- Genre: Children's; Preschool;
- Created by: Helena Harris; Posie Graeme-Evans;
- Directed by: Ian Munro; Karl Zwicky;
- Creative director: Nadia Benussi
- Starring: Yvette Robinson Anthony Grundy John Leary Lisa Adam Zac McKay Meaghan Davies Ben Frost
- Voices of: Tim Harding
- Opening theme: "Cushion Kids Theme"
- Ending theme: "Cushion Kids Theme"
- Composers: Chris Harriott Marty Irwin
- Country of origin: Australia
- Original language: English
- No. of seasons: 2
- No. of episodes: 26

Production
- Executive producer: Kris Noble
- Producer: Helena Harris
- Production location: TCN-9
- Running time: 23 minutes
- Production companies: Kids Like Us; Nine Films and Television;

Original release
- Network: Nine Network
- Release: November 2000 – December 2001

= Cushion Kids =

Australian children's television series

Cushion Kids is an Australian children's television show produced by Kids Like Us and Nine Films and Television.

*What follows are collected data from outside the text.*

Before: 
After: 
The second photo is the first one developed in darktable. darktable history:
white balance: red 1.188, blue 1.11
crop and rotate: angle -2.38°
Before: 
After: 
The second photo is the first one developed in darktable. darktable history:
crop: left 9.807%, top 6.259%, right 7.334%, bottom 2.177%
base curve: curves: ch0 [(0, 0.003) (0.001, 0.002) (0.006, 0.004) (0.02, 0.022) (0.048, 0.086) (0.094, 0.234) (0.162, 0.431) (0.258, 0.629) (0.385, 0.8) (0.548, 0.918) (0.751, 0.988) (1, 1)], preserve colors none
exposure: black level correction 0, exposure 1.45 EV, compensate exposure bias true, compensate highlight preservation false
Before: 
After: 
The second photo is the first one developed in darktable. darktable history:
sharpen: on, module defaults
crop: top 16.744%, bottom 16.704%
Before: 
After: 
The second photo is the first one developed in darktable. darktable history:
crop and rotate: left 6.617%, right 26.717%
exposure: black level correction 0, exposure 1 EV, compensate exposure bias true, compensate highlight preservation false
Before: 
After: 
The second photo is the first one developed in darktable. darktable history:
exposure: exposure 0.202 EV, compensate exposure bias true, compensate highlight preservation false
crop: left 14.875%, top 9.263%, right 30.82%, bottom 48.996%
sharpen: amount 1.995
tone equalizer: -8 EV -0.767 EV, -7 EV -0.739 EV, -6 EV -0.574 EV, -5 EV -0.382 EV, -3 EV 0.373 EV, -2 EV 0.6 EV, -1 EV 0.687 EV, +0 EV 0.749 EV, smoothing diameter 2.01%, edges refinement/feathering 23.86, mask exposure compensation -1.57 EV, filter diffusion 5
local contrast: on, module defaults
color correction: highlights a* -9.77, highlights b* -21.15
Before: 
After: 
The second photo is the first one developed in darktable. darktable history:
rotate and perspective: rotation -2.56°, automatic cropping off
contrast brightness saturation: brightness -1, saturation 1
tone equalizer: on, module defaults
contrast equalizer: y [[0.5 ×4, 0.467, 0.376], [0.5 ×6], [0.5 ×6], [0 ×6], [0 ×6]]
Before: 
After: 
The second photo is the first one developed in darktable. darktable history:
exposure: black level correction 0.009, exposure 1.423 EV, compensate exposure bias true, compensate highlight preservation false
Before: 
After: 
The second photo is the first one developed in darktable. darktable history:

It was created by Helena Harris and Posie Graeme-Evans, who also created Hi-5 for Nine as well as Bananas in Pyjamas for the ABC. The live action series features costumed cushion characters and is presented as comedy and drama for children. It aired on Nine from November 2000 to December 2001.

==Characters==
- Polly Posh (played by Yvette Robinson) – A cushion who is elegant and stylish, and does not like messes.
- Cosmo (played by Anthony Grundy) – A talented inventor.
- Grumpy Lumpy (played by John Leary) – A very grumpy postman.
- Pippa (played by Lisa Adam) – A cushion who loves to experience adventure.
- Baz (played by Zach McKay) – A talented surfer at the beach and slightly lazy.
- Bubs (voiced by Meaghan Davies) – A baby cushion.
- Zip the Bird (played by Ben Frost; voiced by Tim Harding) – A bird cushion puppet who serves as the narrator of the program.

==VHSs and DVDs==
Both Cushion Kids videos were released on VHS in Australia by Roadshow Entertainment and DVDs released in Philippines by Viva Video Inc. in 2007.